В вопросах человеческой памяти префронтальная кора не получает должного признания. Если вы читали какие-нибудь книги или популярную прессу о памяти, вы, скорее всего, сталкивались с упоминанием гиппокампа. Он имеет форму морского конька, скрывается в середине мозга и считается главной зоной, определяющей, забудете вы что-то или запомните. Эта область мозга действительно играет важную роль в памяти – об этом в следующей главе. Но пусть многие нейробиологи и превозносят гиппокамп как королеву бала, в моем сердце особое место занимает префронтальная кора. Именно с нее начался мой путь в исследованиях памяти, и она играет ключевую роль в определении того, что сохранится, а что будет утрачено.

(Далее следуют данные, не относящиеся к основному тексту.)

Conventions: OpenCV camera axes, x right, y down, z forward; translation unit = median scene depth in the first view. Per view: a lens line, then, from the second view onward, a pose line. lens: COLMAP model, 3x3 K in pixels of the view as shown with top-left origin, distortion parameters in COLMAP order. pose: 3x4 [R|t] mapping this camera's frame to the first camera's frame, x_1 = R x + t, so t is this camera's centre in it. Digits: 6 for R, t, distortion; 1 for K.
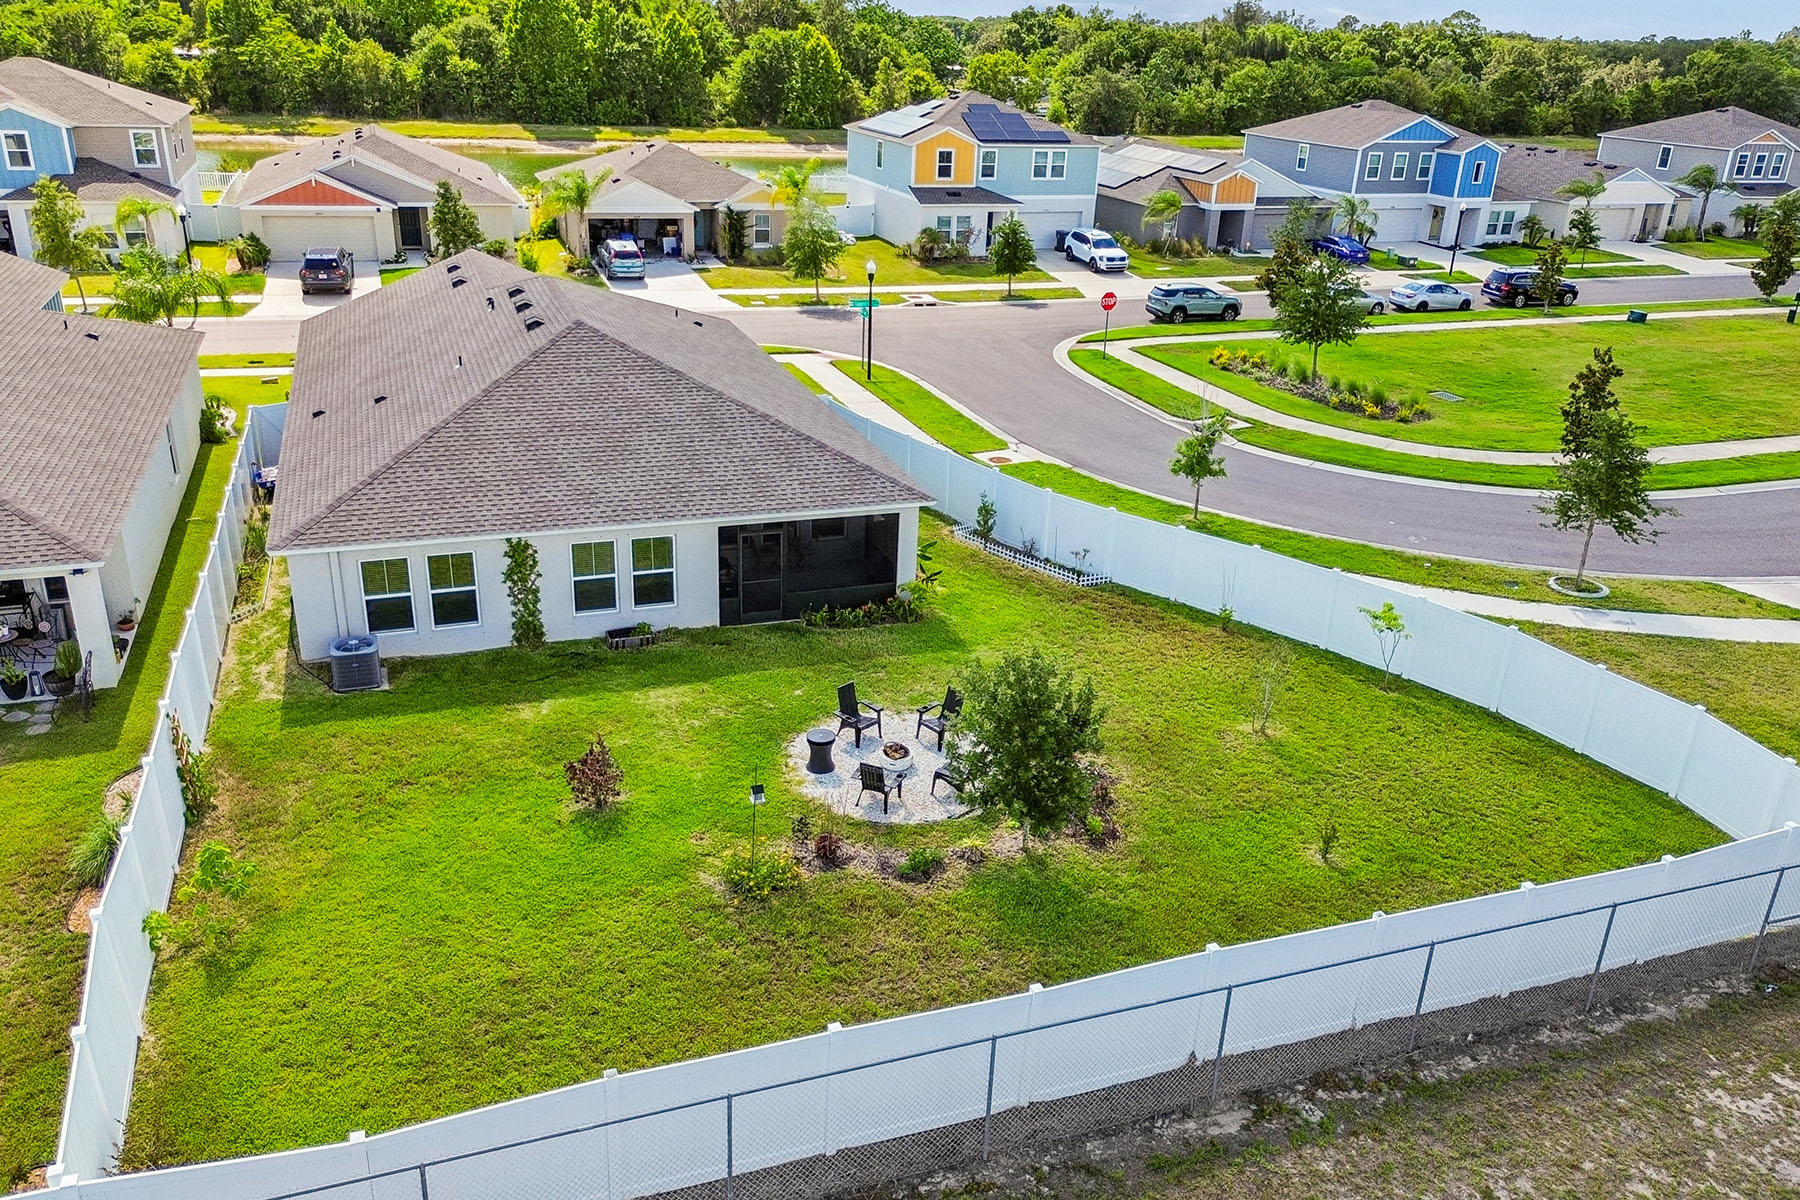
lens RADIAL K [[1322.4, 0, 900.0], [0, 1322.4, 600.0], [0, 0, 1]] dist [0.089942, -0.118633]
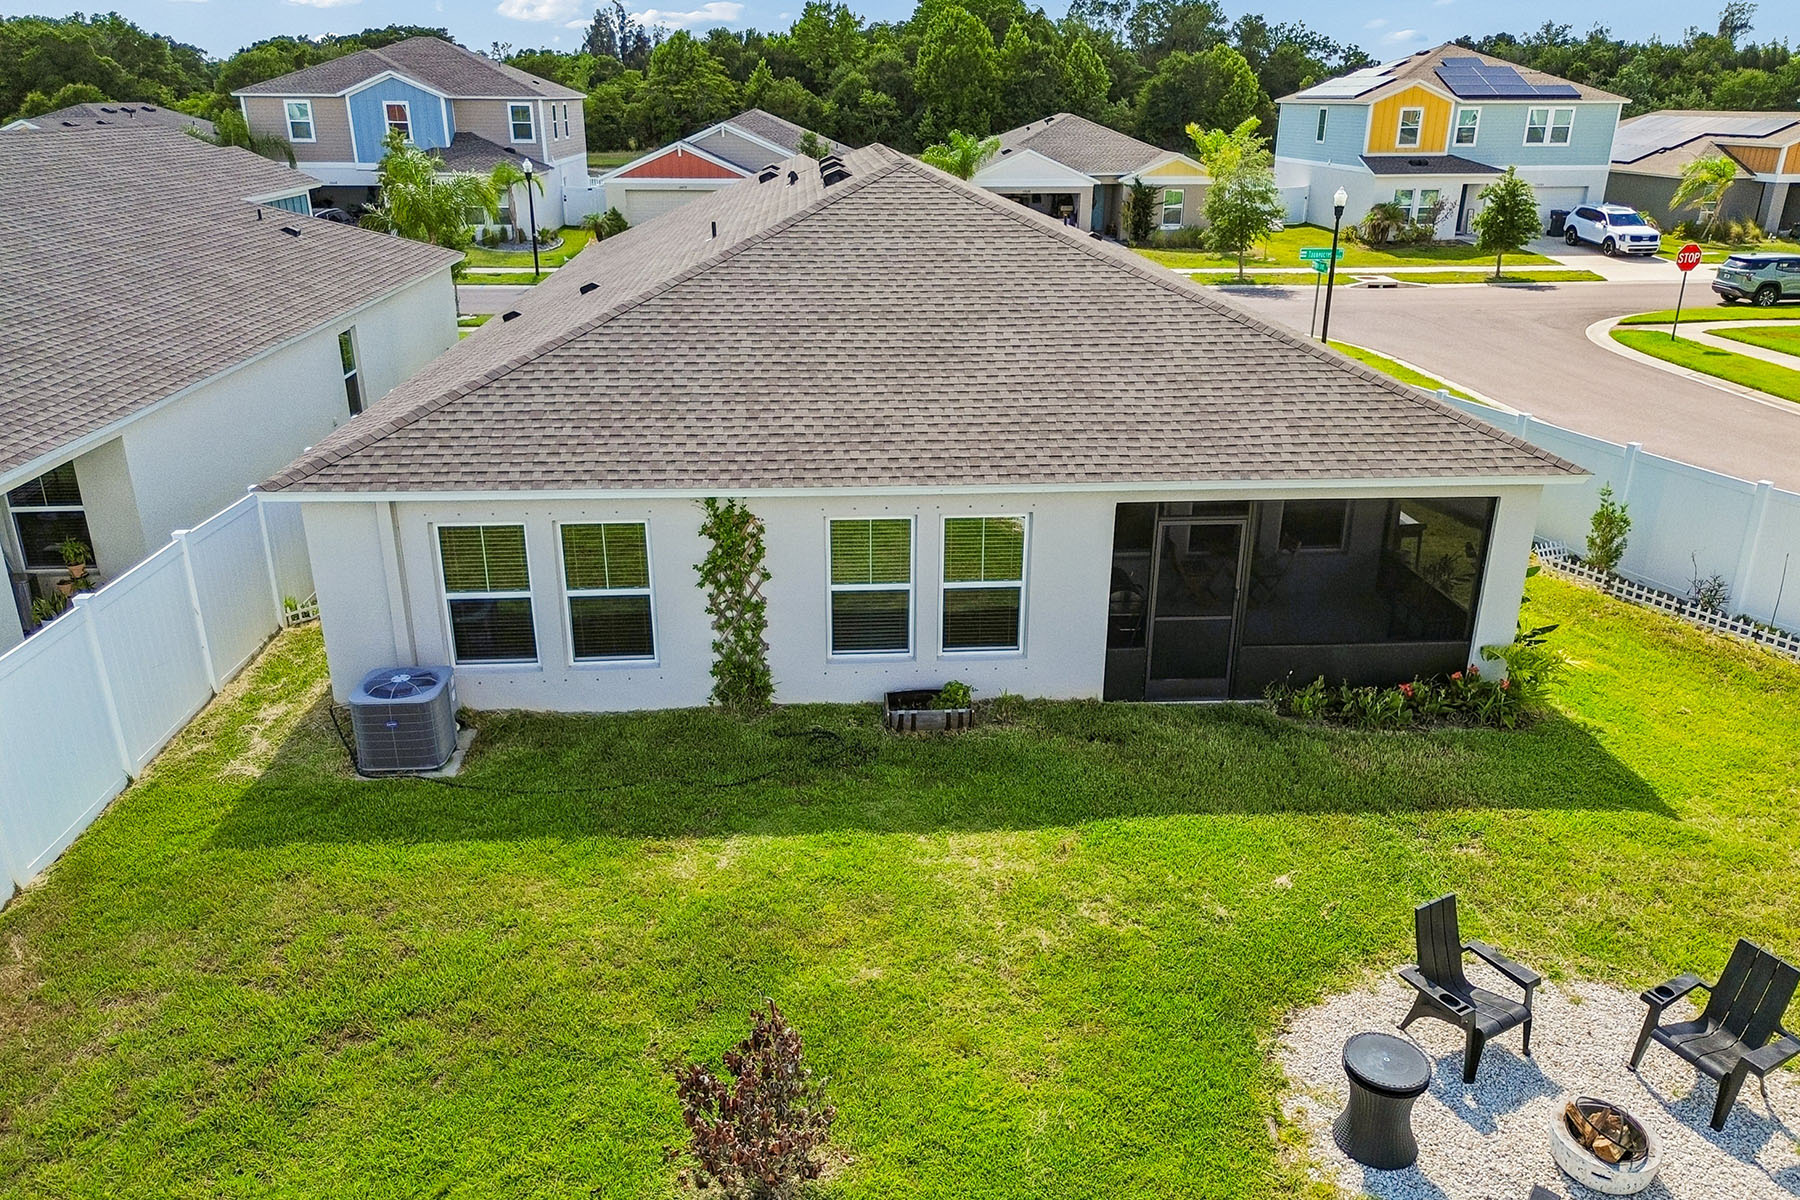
lens RADIAL K [[1322.4, 0, 900.0], [0, 1322.4, 600.0], [0, 0, 1]] dist [0.089942, -0.118633]
pose [[0.960212, 0.067476, -0.270999, -0.076582], [-0.076165, 0.996860, -0.021664, -0.001973], [0.268686, 0.041443, 0.962336, 0.490778]]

В учебниках писали, что префронтальная кора и гиппокамп – два разных вида систем памяти в мозге. Префронтальная кора рассматривалась как система рабочей, или оперативной памяти [16] , которая удерживает информацию в доступе временно – как оперативная память наших компьютеров. Гиппокамп же считался системой долговременной памяти, позволяющей сохранять воспоминания более-менее насовсем – вроде жесткого диска. Некоторые нейробиологи представляли рабочую память чем-то вроде сортировочного пункта, где поступающая информация удерживается, пока ее не выбросят или не отправят на долгосрочное хранение в гиппокамп. Как мы скоро увидим, это очень упрощенное представление, не учитывающее обширного влияния префронтальной коры на все стороны мыслительной деятельности.
16
Здесь я имею в виду споры среди нейробиологов в конце 1990-х и начале 2000-х о том, служит ли префронтальная кора основой для исполнительной функции или поддержки рабочей памяти. Второе обычно приписывают Якобсену (Jacobsen 1936) и позже – Голдман-Ракич (Goldman-Rakic 1987). Многие другие исследователи подчеркивали роль префронтальной коры в обеспечении функции кратковременной памяти или поддержании рабочей памяти, но я не думаю, что Голдман-Ракич или другие специалисты по префронтальной коре считали это ее единственной функцией. Отсылки Голдман-Ракич к рабочей памяти связаны с параллелями между ее представлением о функции префронтальной коры и психологической моделью рабочей памяти, которая сформулирована в Baddeley, Hitch Более широкие трактовки взаимоотношений рабочей и долговременной памяти предлагаются в Wagner 1999, Ranganath, Blumenfeld 2005 и Jonides et al. 2008.
К середине девяностых исследователи стали применять методы визуализации мозга, чтобы разобраться, как определенные области мозга, например префронтальная кора, участвуют в рабочей памяти. Один из этих методов – позитронно-эмиссионная томография, или ПЭТ, – выявляет, где в мозге усиливается кровоток: людям делают инъекцию раствора, содержащего радиоактивный маркер, и помещают их в сканер, улавливающий радиоактивное излучение. Первые исследования показали, что кровоток усиливался в областях, которые активно работали и требовали больше глюкозы. Эту информацию ученые использовали для картирования мозга: людям в сканере давали задания, задействующие разные функции – язык, восприятие, память.